Pasaron junto a la recepción, giraron por el corredor auxiliar y salieron por la puerta trasera de urgencias, justo cuando el guardia encendía un cigarro sin prestarles atención.

Ya en el auto, Juliette subió con rapidez, ayudó a Wolfe a tumbarse en el asiento trasero.

—Aguanta —le dijo, arrancando el motor—. Te sacaré de aquí.

El hospital quedó atrás. Luces rojas, sirenas, una ciudad que nunca duerme. Y en medio del caos, una verdad ineludible: la caza había comenzado de nuevo.

(...)

Aysel cerró la maleta con un golpe seco, su expresión decidida mientras revisaba por última vez el contenido. Ethan, a unos pasos de ella, sostenía el teléfono, nervioso, su ceño fruncido desde que terminó la llamada con Juliette.

—Tenemos que hablar con la policía antes de irnos —dijo Aysel, girándose hacia él—. Tienen que escuchar la confesión de mi madre. Si no la detienen ahora, Demer la matará antes de que pueda testificar.

Ethan asintió, tragando saliva.

—Tienes razón… Ya mató a Anton Levitsky. Hará lo mismo con tu madre.

Aysel lo miró, en shock.

—¿Ha matado a Anton Levitsky?

—Sí… —dijo Ethan con pesar—. Juliette me llamó. Dijo que Wolfe fue a investigar a la cárcel, y ahí lo atacaron. Está herido, pero vivo.

Aysel tomó su teléfono con rapidez.

—Llámalo. Dile a Wolfe que no se la ponga tan fácil a Demer. Si ya sabe que va para allá, entonces él es el siguiente en la lista.

Ethan hizo un gesto afirmativo, pero antes de marcar, se detuvo.

—¿Y tú qué harás?

—Voy a entregar a mi madre a la policía.

—Espera —dijo él—. Yo voy contigo.

Aysel negó con la cabeza, firme.

—No. Déjame hacerlo sola, por favor.

Ethan la miró, frustrado.

—Te llevaré, Aysel. No hay discusión en eso.

—Ethan, por favor…

—Te dije que no. Eres mi esposa. Y llevas a mi hijo. No pienso quedarme mirando cómo tu madre —la misma mujer que te envió serpientes de coral para matarte— se queda a solas contigo.

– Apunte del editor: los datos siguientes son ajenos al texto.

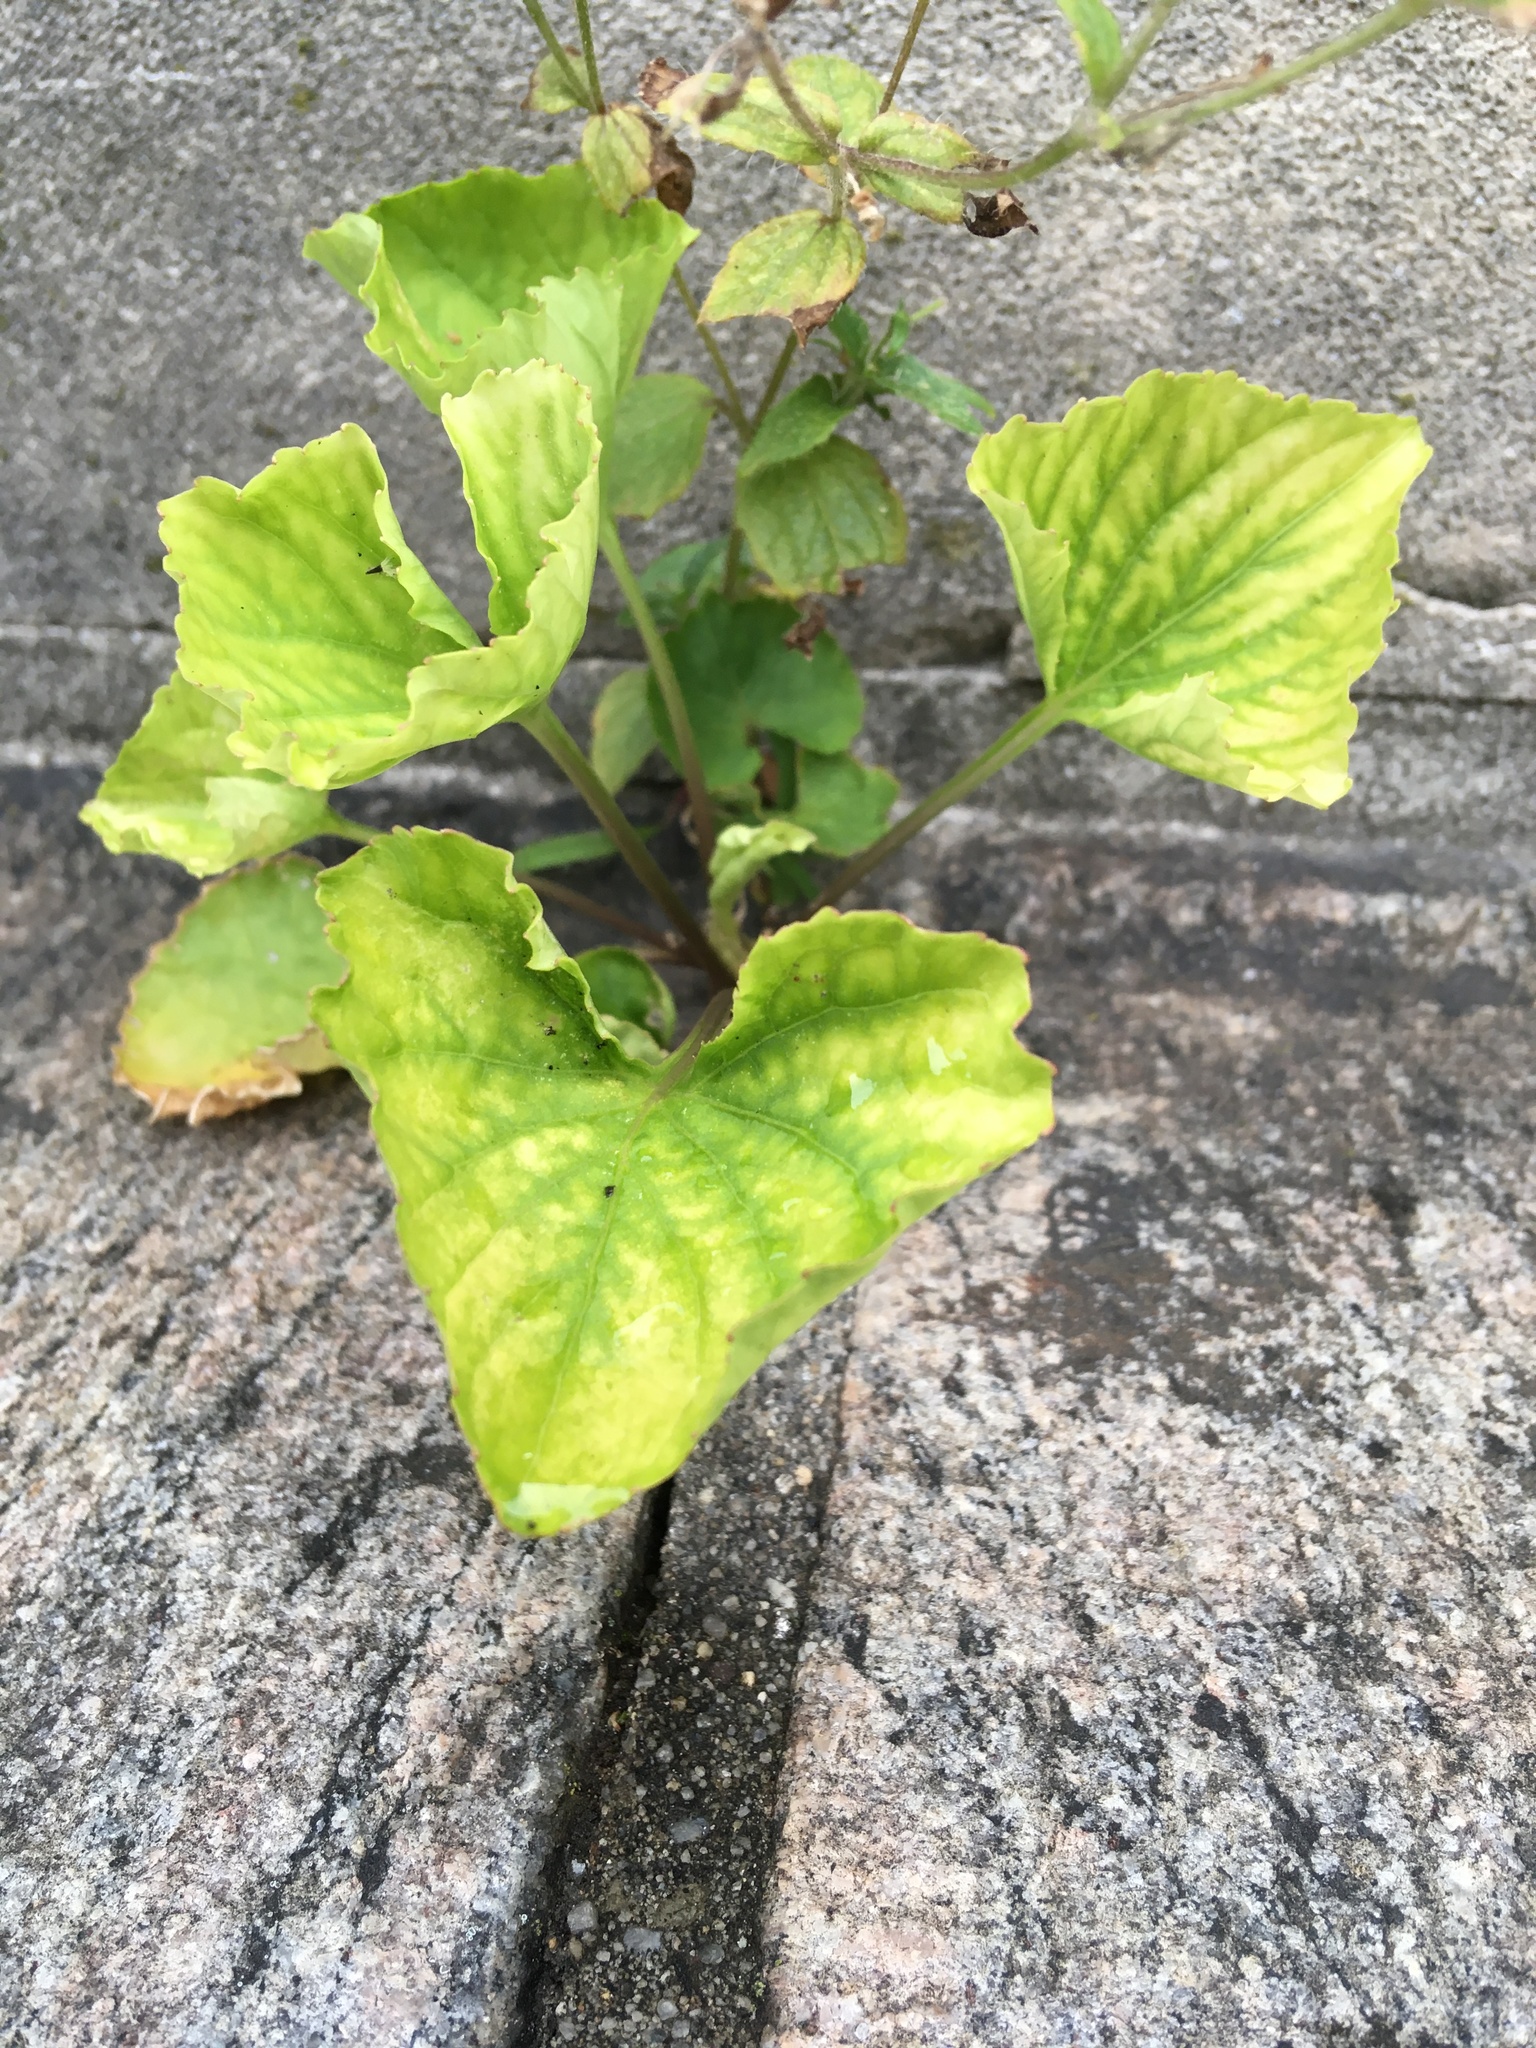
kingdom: Plantae
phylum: Tracheophyta
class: Magnoliopsida
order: Malpighiales
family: Violaceae
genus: Viola
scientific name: Viola sororia
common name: Dooryard violet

Aysel suspiró con resignación, lanzándole una mirada de medio reproche, medio ternura.

—Dios… te vas a volver insoportable. Ya lo veo venir.

Ethan le dedicó una sonrisa leve, pero en sus ojos, la preocupación seguía encendida.

(...)

Comisaría central – Sala de interrogatorios

Las luces frías del cuarto caían directamente sobre Celeste Arman Tabrizi. Estaba sentada con las manos esposadas, frente a dos oficiales que grababan cada palabra. A su derecha, Aysel observaba en silencio, con Ethan de pie a su lado. Su rostro no mostraba sorpresa, pero sí una tensión contenida. Había esperado este momento durante años.